The media’s reaction to the Fort Hood shooting was somewhat expected.
The unfounded accusation brands Veterans as ticking time bombs, intentionally or not. Veterans, advocates and other less reactionary journalists responded by pointing out that PTSD does not equate to violence.
Apparently everyone didn’t get the memo. On Tuesday, April 8, Huffington Post published “This Map Shows The Deadly Aftermath Of War Right Here At Home,” a headline sure to have great click-through rates.
The article and graphic compares Veteran-connected homicides in the U.S. per year to U.S. military combat deaths abroad per year. We weren’t the only ones to notice that this connection is unfounded. Gawker and Business Insider both weighed in as well. The response was enough to prompt Huffington Post to add “We regret the lack of contextual information in highlighting these tragedies,” but the graphic remains unchanged.
I’m an intelligence analyst by trade. Trained by the U.S. Marine Corps, I spent 5 years creating intelligence products. I then used the GI Bill and earned a bachelor degree in intelligence studies from the oldest civilian intelligence program in the country, Mercyhurst University in Erie, Penn. For nearly a decade of my life the most important thing in my work was the source of my data. I could not consider someone else’s work as verifiable because somewhere down the line a general, a professor or a client was going to ask me where the numbers came from.
So when reading this Huffington Post article I naturally asked, where did the numbers come from?
The first was from a 2008 New York Times article that listed 121 Veterans who committed or were charged with committing a killing. Notice it does not say murder. The source of this data is not published other than “The New York Times found” them.

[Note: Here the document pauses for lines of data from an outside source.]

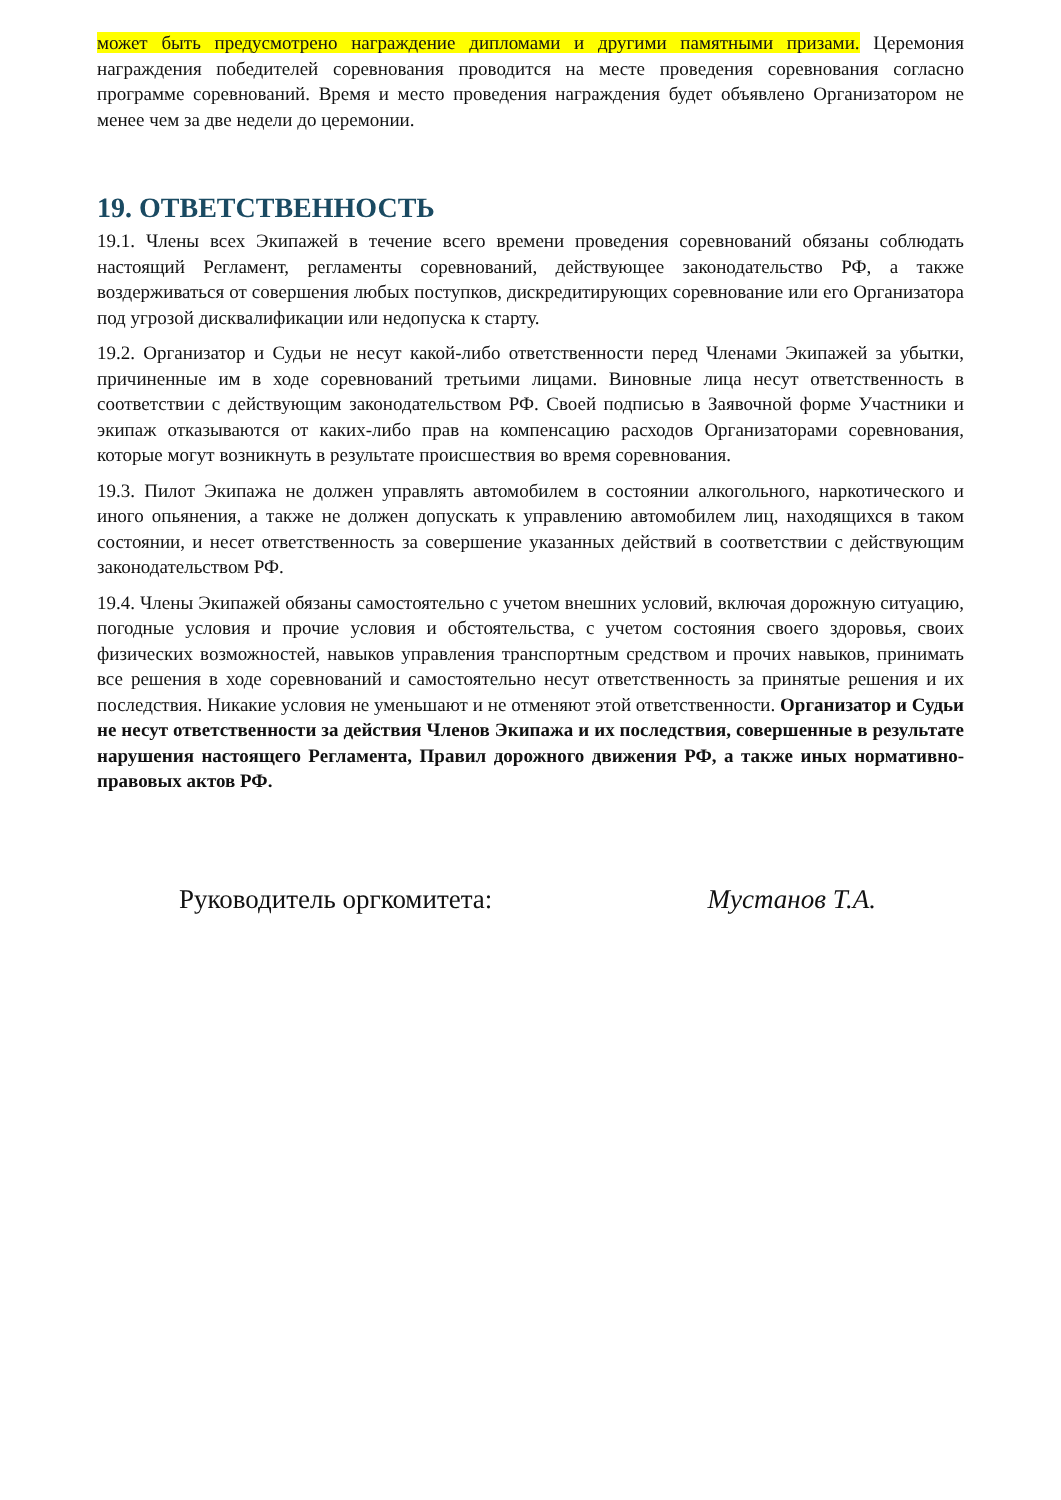может быть предусмотрено награждение дипломами и другими памятными призами. Церемония награждения победителей соревнования проводится на месте проведения соревнования согласно программе соревнований. Время и место проведения награждения будет объявлено Организатором не менее чем за две недели до церемонии.
19. ОТВЕТСТВЕННОСТЬ
19.1. Члены всех Экипажей в течение всего времени проведения соревнований обязаны соблюдать настоящий Регламент, регламенты соревнований, действующее законодательство РФ, а также воздерживаться от совершения любых поступков, дискредитирующих соревнование или его Организатора под угрозой дисквалификации или недопуска к старту.
19.2. Организатор и Судьи не несут какой-либо ответственности перед Членами Экипажей за убытки, причиненные им в ходе соревнований третьими лицами. Виновные лица несут ответственность в соответствии с действующим законодательством РФ. Своей подписью в Заявочной форме Участники и экипаж отказываются от каких-либо прав на компенсацию расходов Организаторами соревнования, которые могут возникнуть в результате происшествия во время соревнования.
19.3. Пилот Экипажа не должен управлять автомобилем в состоянии алкогольного, наркотического и иного опьянения, а также не должен допускать к управлению автомобилем лиц, находящихся в таком состоянии, и несет ответственность за совершение указанных действий в соответствии с действующим законодательством РФ.
19.4. Члены Экипажей обязаны самостоятельно с учетом внешних условий, включая дорожную ситуацию, погодные условия и прочие условия и обстоятельства, с учетом состояния своего здоровья, своих физических возможностей, навыков управления транспортным средством и прочих навыков, принимать все решения в ходе соревнований и самостоятельно несут ответственность за принятые решения и их последствия. Никакие условия не уменьшают и не отменяют этой ответственности. Организатор и Судьи не несут ответственности за действия Членов Экипажа и их последствия, совершенные в результате нарушения настоящего Регламента, Правил дорожного движения РФ, а также иных нормативно-правовых актов РФ.
Руководитель оргкомитета: Мустанов Т.А.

Next was from a Current TV, GOOD and MGMT.design collaboration infographic that listed another 43 Veterans who were charged with murder from 2008-2010. The source is simply listed as “Current TV.”
The article does mention and source that there is no connection between war trauma and violence back home, but the graphic’s first caption quickly contradicts this with “The deadly shooting at Fort hood on April 2 wasn’t the first time a recent veteran has returned home to commit a deadly crime.”
The map plots the crimes, highlighting dense areas of murders around U.S. military bases. What calculation was used for the murders per square mile density? Seattle, Washington, D.C., Los Angeles, St. Louis and Chicago also have high densities but were not highlighted.
By the way, in 2008, the number of people murdered in Chicago – 511 – was more than 56 times the number of people murdered by Veterans – nine – according to the research presented by the Huffington Post. Both populations – citizens of Chicago and Gulf War II Veterans – were around 2.6 million in 2008.
Take the larger U.S. population into account and the Huffington Post’s Veteran murder rates are dwarfed by the national numbers as compiled by the FBI’s Uniform Crime Reports.
Huffington Post did later revise the article to read, “the veteran population is no more violent than the general population.”
That’s one way to put it.
Using the graph’s data from 2009 and taking into account that the Gulf War II Veteran population was .62 percent of the total population, I find that the general population is more than 4 times more likely to murder than Gulf War II Veterans.
I’m guessing the title “General Population Murders Four Times More Than Returning War Veterans” wouldn’t be as interesting.
Every day combat operations in Iraq and Afghanistan were based on data sources my fellow military intelligence analysts and I compiled and disseminated. We knew that faulty information could result in loss of life and we held ourselves to high standards.
Fortunately, the unverified sources and findings presented in this article won’t get anyone killed. But it does tarnish the reputation and character of every Servicemember who may now be looked at differently, even possibly as “an at-risk murderer.”